Our bodies love patterns, even if we’re not consciously aware of them. These rhythms—our circadian rhythms—are internal 24-hour clocks that respond to light, food, and movement. They’re what help us feel alert in the morning when the sun comes up and sleepy when it gets dark.

There’s a “master clock” in the brain that keeps time for the whole body, and there are also “peripheral clocks” in places like the gut, liver, and muscles. Light primarily resets the master clock, while food timing helps set the schedule for those peripheral clocks. When we’re in sync, we feel it—digestion tends to run smoothly, energy feels steady, and sleep comes more easily.

On the flip side, erratic schedules—skipping meals, eating late one day and early the next, or going to bed at wildly different times—can throw those clocks off. We might notice changes in digestion, disrupted sleep, blood sugar swings, or dips in energy.

The good news? We don’t have to be rigid about it. Even giving our body a general sense of “this is about when we eat” and “this is about when we sleep” can help keep those internal clocks aligned.

Your Chronotype Clock

Are you a morning lark or a night owl? Most of us can answer that instantly. Researchers call this your chronotype—it’s simply whether your internal clock runs a little earlier or later than average.

Morning types (the classic “larks”) tend to wake up hungry, feel most energetic early in the day, and naturally stop eating earlier in the evening. (#thisisme) Evening types (“night owls”) often feel sluggish in the morning, perk up later in the day, and may not feel truly hungry until well into the evening. As you might guess, our world caters to morning larks—something night owls would argue is definitely unfair.

What matters most isn’t when you eat compared to everyone else—it’s staying consistent with your own natural rhythm. If you’re a night owl, a later dinner might feel best, as long as it’s around the same time each night. Your body will probably let you know if eating something really heavy right before bed isn’t its favorite idea—most of us sleep and digest better with a little space between dinner and lights out. If you’re a morning lark, early breakfasts and earlier dinners may feel more natural.

The goal isn’t to force yourself into someone else’s schedule—it’s to work with your body’s timing, not against it.

Why Rhythm Matters

When our internal clocks are in sync, things tend to work more smoothly.
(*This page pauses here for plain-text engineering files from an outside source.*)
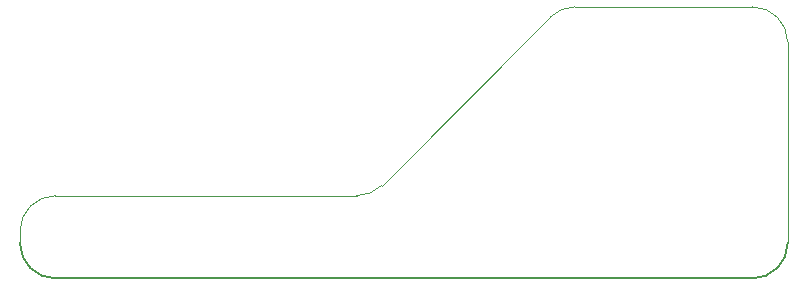
<source format=gbr>
%TF.GenerationSoftware,KiCad,Pcbnew,(6.0.5-0)*%
%TF.CreationDate,2025-05-14T10:57:03-04:00*%
%TF.ProjectId,SDTV2CSI,53445456-3243-4534-992e-6b696361645f,rev?*%
%TF.SameCoordinates,Original*%
%TF.FileFunction,Profile,NP*%
%FSLAX46Y46*%
G04 Gerber Fmt 4.6, Leading zero omitted, Abs format (unit mm)*
G04 Created by KiCad (PCBNEW (6.0.5-0)) date 2025-05-14 10:57:03*
%MOMM*%
%LPD*%
G01*
G04 APERTURE LIST*
%TA.AperFunction,Profile*%
%ADD10C,0.100000*%
%TD*%
%TA.AperFunction,Profile*%
%ADD11C,0.127000*%
%TD*%
G04 APERTURE END LIST*
D10*
X62500000Y-50000000D02*
G75*
G03*
X60378679Y-50878680I0J-3000000D01*
G01*
X18500000Y-66000000D02*
X44000000Y-66000000D01*
X44000000Y-66000000D02*
G75*
G03*
X46121320Y-65121320I0J3000000D01*
G01*
X15500000Y-70000000D02*
X15500000Y-69000000D01*
X60378679Y-50878680D02*
X46121320Y-65136039D01*
X18500000Y-66000000D02*
G75*
G03*
X15500000Y-69000000I0J-3000000D01*
G01*
X80500000Y-53000000D02*
G75*
G03*
X77500000Y-50000000I-3000000J0D01*
G01*
X80500000Y-70000000D02*
X80500000Y-53000000D01*
X62500000Y-50000000D02*
X77500000Y-50000000D01*
D11*
%TO.C,P1*%
X77500000Y-73000000D02*
X18500000Y-73000000D01*
X15500000Y-70000000D02*
G75*
G03*
X18500000Y-73000000I3000000J0D01*
G01*
X77500000Y-73000000D02*
G75*
G03*
X80500000Y-70000000I-1J3000001D01*
G01*
%TD*%
M02*

</source>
Research on circadian rhythms suggests that keeping a relatively predictable routine—eating, sleeping, and waking at similar times—can:

  •  Support steadier energy – Eating at consistent times helps your body anticipate and prepare for meals, which can lead to fewer energy dips or “hangry” moments.
  • • Promote better sleep – Going to bed and waking up around the same time helps regulate melatonin, making it easier to fall asleep and wake up refreshed.
  • • Support digestion and gut health – The gut has its own clock that likes predictability. Regular meal timing may help reduce bloating and improve how well we absorb nutrients.
  • • Help regulate mood – Stable circadian rhythms are tied to better mental health, possibly because of how they interact with our stress hormones and brain chemistry.

None of this means you need to be perfect or rigid—our bodies are resilient. But small patterns can make it easier to feel good day to day.

Finding Your Flow

What I love about paying attention to rhythms is that it’s not about rules—it’s about noticing what helps you feel your best. For me, keeping a steady schedule feels grounding, but your version might look completely different.

You don’t have to overhaul your life or get it “just right.” Even small shifts—eating at similar times most days, or settling into a more regular sleep routine—can help your body feel more in sync.

Think of it as an experiment: try leaning into a little more rhythm for a week or two and see what changes. Maybe you’ll feel a bit more rested, a little more energized, or simply enjoy the ease of not having to think so much about when to eat or sleep.

After all, the flower doesn’t force itself to bloom, and the fish don’t set alarms. Nature knows what to do—and, most of the time, when we sense ourselves, so do we!